Ever seen the bumper sticker that says, “It’ll be a great day when education gets all the money it wants and the Air Force has to hold a bake sale to buy bombers”?
Well, schools in Massachusetts are going to have to find something else to sell.
That’s because Lauren Smith, medical director of the state’s Department of Health, she’s a Ph.D. you know, and Sen. Susan Fargo, chairwoman of the Joint Committee on Public Health, have a brilliant solution to the obesity “epidemic”:
To ban bake sales at public schools.
“This is a major public health problem and these kids deserve a chance at a good, long healthy life,” the senator was quoted as saying in The Boston Herald.
Look at that quote again.
Sen. Fargo believes government, which can’t figure out how to deliver mail without losing money, is the key to kids in Massachusetts living long, healthy lives.

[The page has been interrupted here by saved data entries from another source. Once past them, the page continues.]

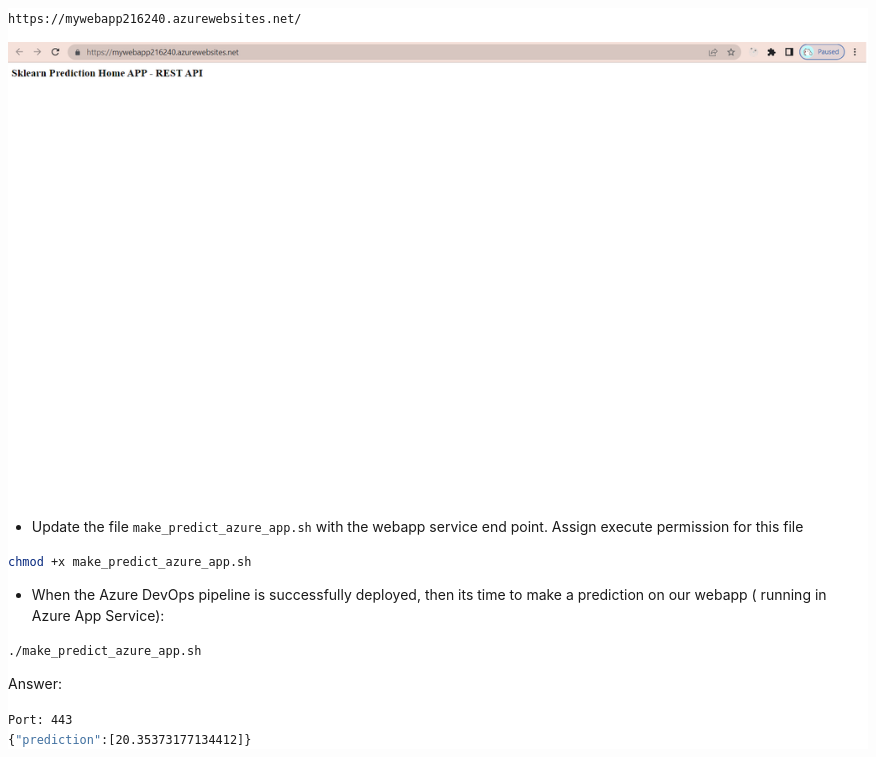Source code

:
 ```sh
https://mywebapp216240.azurewebsites.net/
```

![webapp running](./screenshots/screen%207%20-%20webapp%20running.png)

* Update the file `make_predict_azure_app.sh` with the webapp service end point. Assign execute permission for this file

```sh
chmod +x make_predict_azure_app.sh
```

* When the Azure DevOps pipeline is successfully deployed, then its time to make a prediction on our webapp ( running in Azure App Service):

```sh
./make_predict_azure_app.sh
```

Answer:

```sh
Port: 443
{"prediction":[20.35373177134412]}
```
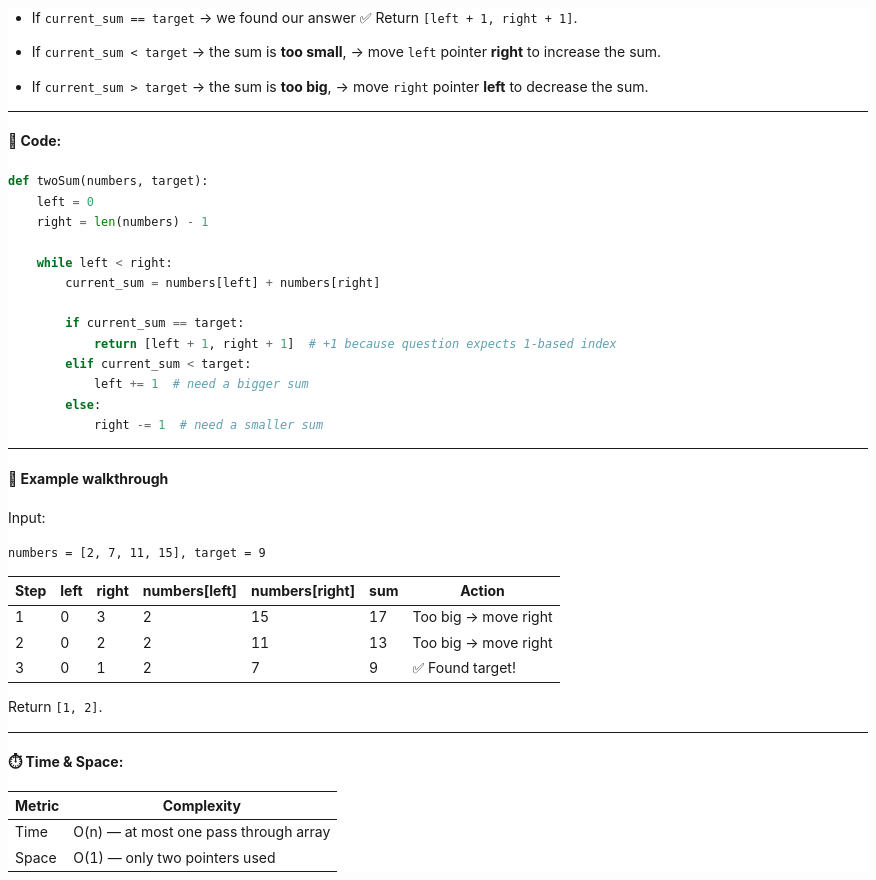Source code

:    * If `current_sum == target` → we found our answer ✅
     Return `[left + 1, right + 1]`.

   * If `current_sum < target` → the sum is **too small**,
     → move `left` pointer **right** to increase the sum.

   * If `current_sum > target` → the sum is **too big**,
     → move `right` pointer **left** to decrease the sum.

---

#### 🧾 Code:

```python
def twoSum(numbers, target):
    left = 0
    right = len(numbers) - 1
    
    while left < right:
        current_sum = numbers[left] + numbers[right]
        
        if current_sum == target:
            return [left + 1, right + 1]  # +1 because question expects 1-based index
        elif current_sum < target:
            left += 1  # need a bigger sum
        else:
            right -= 1  # need a smaller sum
```

---

#### 🧮 Example walkthrough

Input:

```
numbers = [2, 7, 11, 15], target = 9
```

| Step | left | right | numbers[left] | numbers[right] | sum | Action               |
| ---- | ---- | ----- | ------------- | -------------- | --- | -------------------- |
| 1    | 0    | 3     | 2             | 15             | 17  | Too big → move right |
| 2    | 0    | 2     | 2             | 11             | 13  | Too big → move right |
| 3    | 0    | 1     | 2             | 7              | 9   | ✅ Found target!      |

Return `[1, 2]`.

---

#### ⏱️ Time & Space:

| Metric | Complexity                            |
| ------ | ------------------------------------- |
| Time   | O(n) — at most one pass through array |
| Space  | O(1) — only two pointers used         |
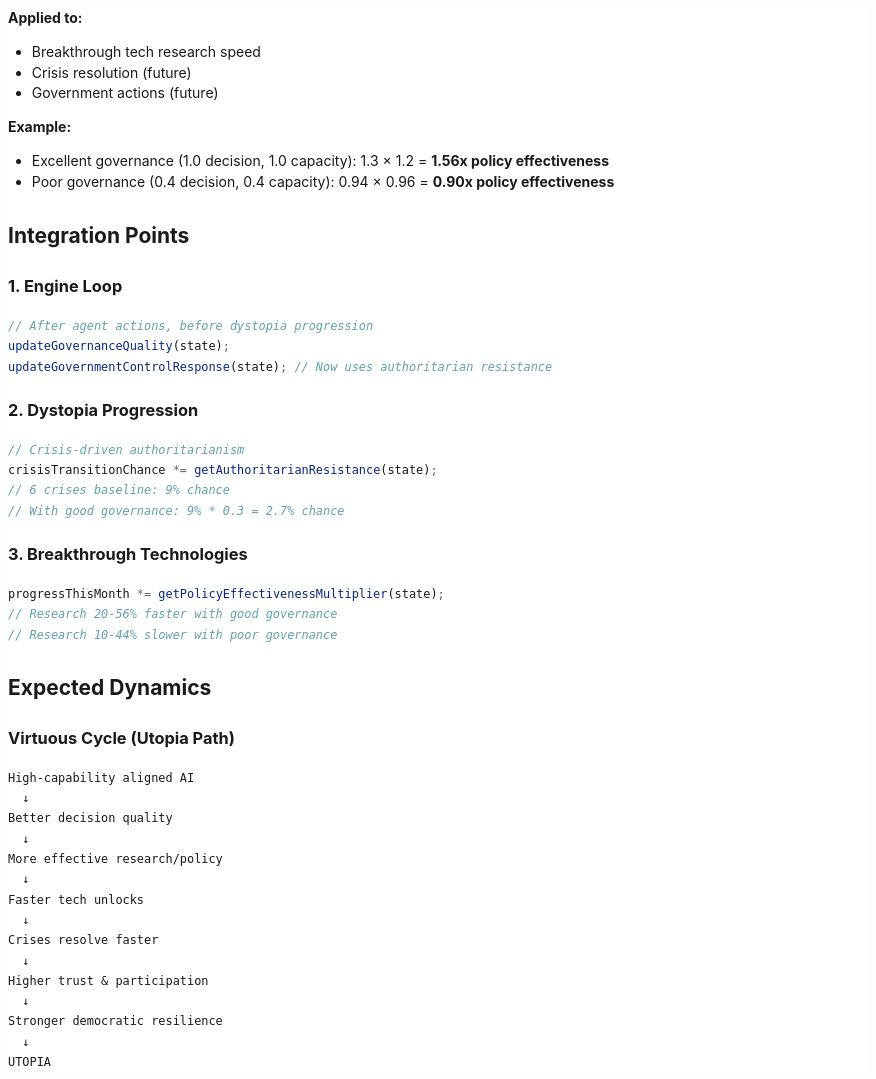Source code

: **Applied to:**
- Breakthrough tech research speed
- Crisis resolution (future)
- Government actions (future)

**Example:**
- Excellent governance (1.0 decision, 1.0 capacity): 1.3 × 1.2 = **1.56x policy effectiveness**
- Poor governance (0.4 decision, 0.4 capacity): 0.94 × 0.96 = **0.90x policy effectiveness**

## Integration Points

### 1. Engine Loop
```typescript
// After agent actions, before dystopia progression
updateGovernanceQuality(state);
updateGovernmentControlResponse(state); // Now uses authoritarian resistance
```

### 2. Dystopia Progression
```typescript
// Crisis-driven authoritarianism
crisisTransitionChance *= getAuthoritarianResistance(state);
// 6 crises baseline: 9% chance
// With good governance: 9% * 0.3 = 2.7% chance
```

### 3. Breakthrough Technologies
```typescript
progressThisMonth *= getPolicyEffectivenessMultiplier(state);
// Research 20-56% faster with good governance
// Research 10-44% slower with poor governance
```

## Expected Dynamics

### Virtuous Cycle (Utopia Path)
```
High-capability aligned AI
  ↓
Better decision quality
  ↓
More effective research/policy
  ↓
Faster tech unlocks
  ↓
Crises resolve faster
  ↓
Higher trust & participation
  ↓
Stronger democratic resilience
  ↓
UTOPIA
```
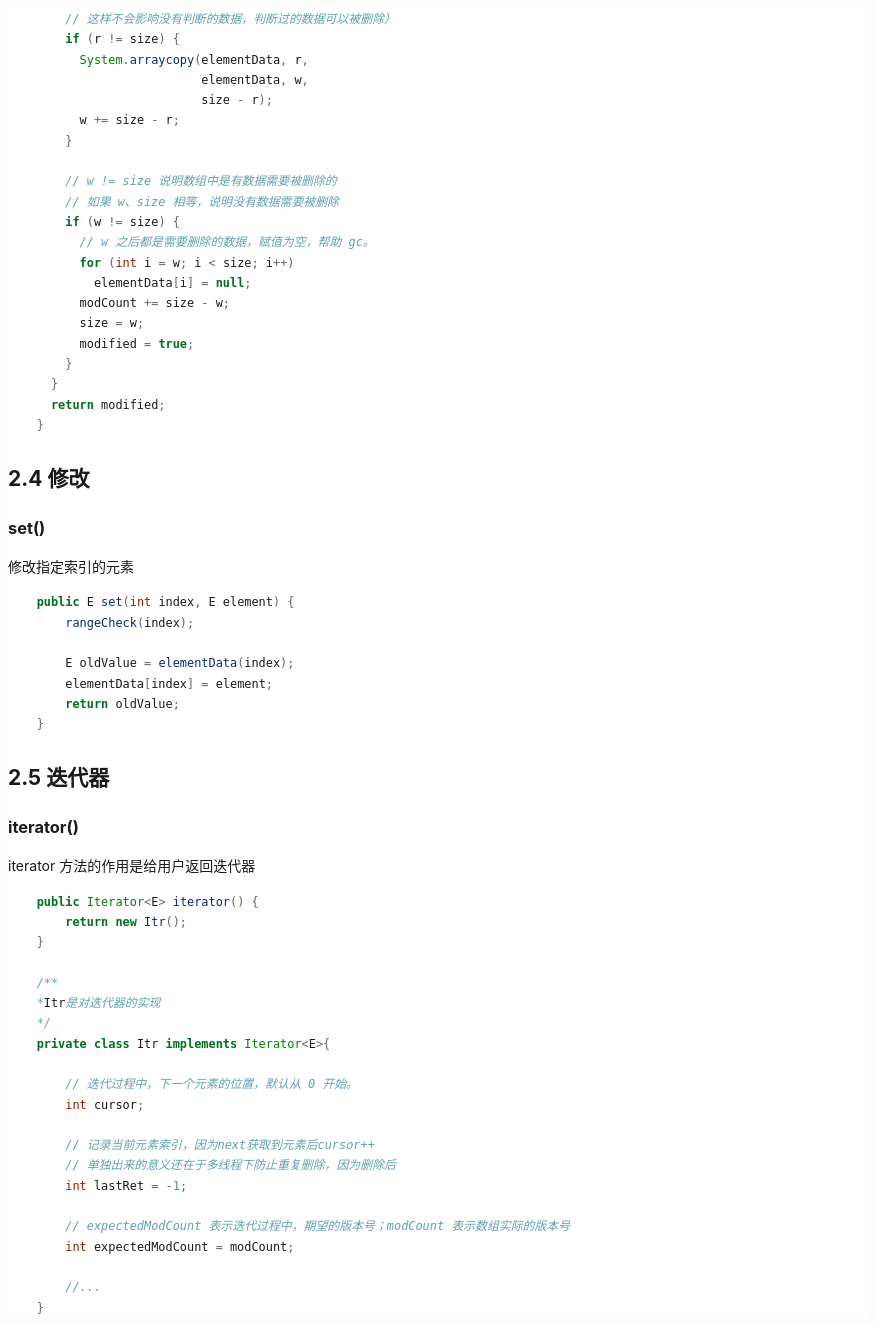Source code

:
 ```java
        // 这样不会影响没有判断的数据，判断过的数据可以被删除）
        if (r != size) {
          System.arraycopy(elementData, r,
                           elementData, w,
                           size - r);
          w += size - r;
        }
            
        // w != size 说明数组中是有数据需要被删除的
        // 如果 w、size 相等，说明没有数据需要被删除
        if (w != size) {
          // w 之后都是需要删除的数据，赋值为空，帮助 gc。
          for (int i = w; i < size; i++)
            elementData[i] = null;
          modCount += size - w;
          size = w;
          modified = true;
        }
      }
      return modified;
    }
```
## 2.4 修改
### set()
修改指定索引的元素
```java
    public E set(int index, E element) {
        rangeCheck(index);
    
        E oldValue = elementData(index);
        elementData[index] = element;
        return oldValue;
    }
```
## 2.5 迭代器
### iterator()
iterator 方法的作用是给用户返回迭代器
```java
    public Iterator<E> iterator() {
        return new Itr();
    }

    /**
    *Itr是对迭代器的实现
    */
    private class Itr implements Iterator<E>{
        
        // 迭代过程中，下一个元素的位置，默认从 0 开始。
        int cursor;
        
    	// 记录当前元素索引，因为next获取到元素后cursor++
        // 单独出来的意义还在于多线程下防止重复删除，因为删除后
        int lastRet = -1; 
    	
        // expectedModCount 表示迭代过程中，期望的版本号；modCount 表示数组实际的版本号
        int expectedModCount = modCount;
        
        //...
    }
```
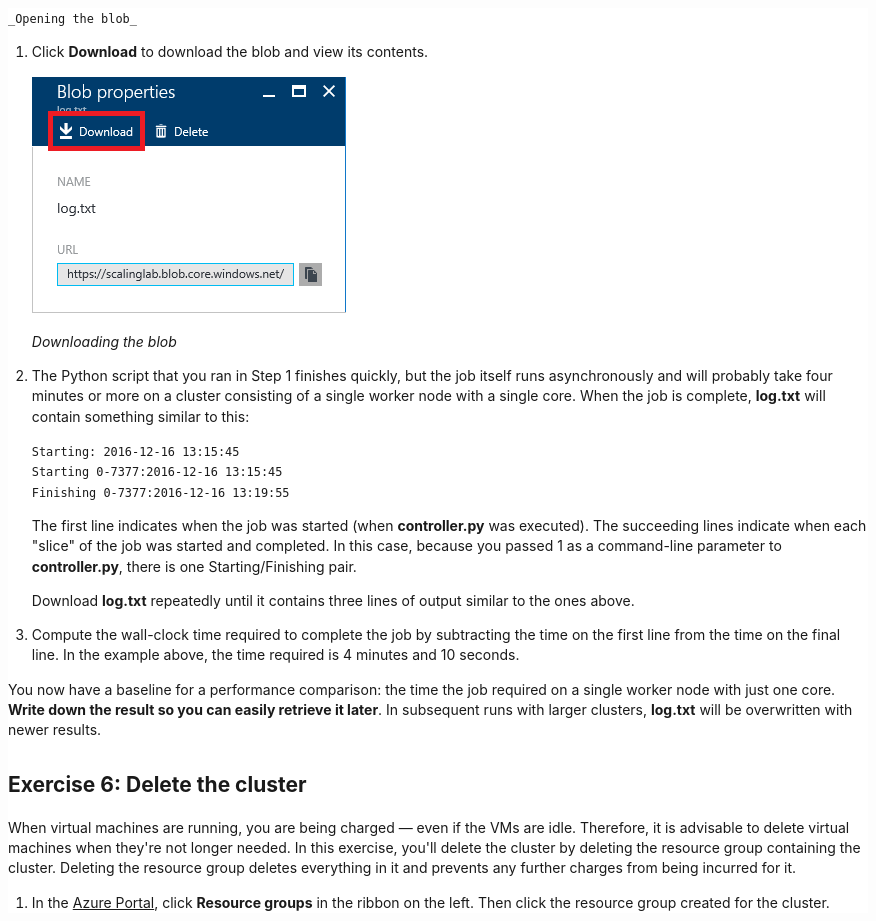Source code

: 	_Opening the blob_

1. Click **Download** to download the blob and view its contents.

    ![Downloading the blob](Images/download-blob.png)

	_Downloading the blob_

1. The Python script that you ran in Step 1 finishes quickly, but the job itself runs asynchronously and will probably take four minutes or more on a cluster consisting of a single worker node with a single core. When the job is complete, **log.txt** will contain something similar to this:

	```
	Starting: 2016-12-16 13:15:45
	Starting 0-7377:2016-12-16 13:15:45
	Finishing 0-7377:2016-12-16 13:19:55
	```

	The first line indicates when the job was started (when **controller.py** was executed). The succeeding lines indicate when each "slice" of the job was started and completed. In this case, because you passed 1 as a command-line parameter to **controller.py**, there is one Starting/Finishing pair.

	Download **log.txt** repeatedly until it contains three lines of output similar to the ones above.

1. Compute the wall-clock time required to complete the job by subtracting the time on the first line from the time on the final line. In the example above, the time required is 4 minutes and 10 seconds.

You now have a baseline for a performance comparison: the time the job required on a single worker node with just one core. **Write down the result so you can easily retrieve it later**. In subsequent runs with larger clusters, **log.txt** will be overwritten with newer results.

<a name="Exercise6"></a>
## Exercise 6: Delete the cluster

When virtual machines are running, you are being charged — even if the VMs are idle. Therefore, it is advisable to delete virtual machines when they're not longer needed. In this exercise, you'll delete the cluster by deleting the resource group containing the cluster. Deleting the resource group deletes everything in it and prevents any further charges from being incurred for it.

1. In the [Azure Portal](https://portal.azure.com), click **Resource groups** in the ribbon on the left. Then click the resource group created for the cluster.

And therefore, she believes bake sales are an impediment to that goal and deserve to be banned.
No cupcakes for you!
If it weren’t for crusaders like Sen. Fargo, kids in Massachusetts would live short, sickly lives on the verge of sugar-induced comas, unable to roll their flabby bodies out of their bariatric beds from all the apple fritters they ate at unregulated bake sales.
What ever did the children of Massachusetts do before Sen. Fargo?
Thankfully, others have their back. State officials, according to the newspaper, “are pushing schools to expand the ban 24/7 to include evening, weekend and community events such as banquets, door-to-door candy sales and football games.”
So how are schools going to pay for things like trips to Guatemala, which parent Maura Dawley says she helped fund with candy bars?
I know, what about selling apples and bananas?
“The goal is to raise money,” Dawley said. “You’re going to be able to sell pizza. You’re not going to get that selling apples and bananas. It’s silly.”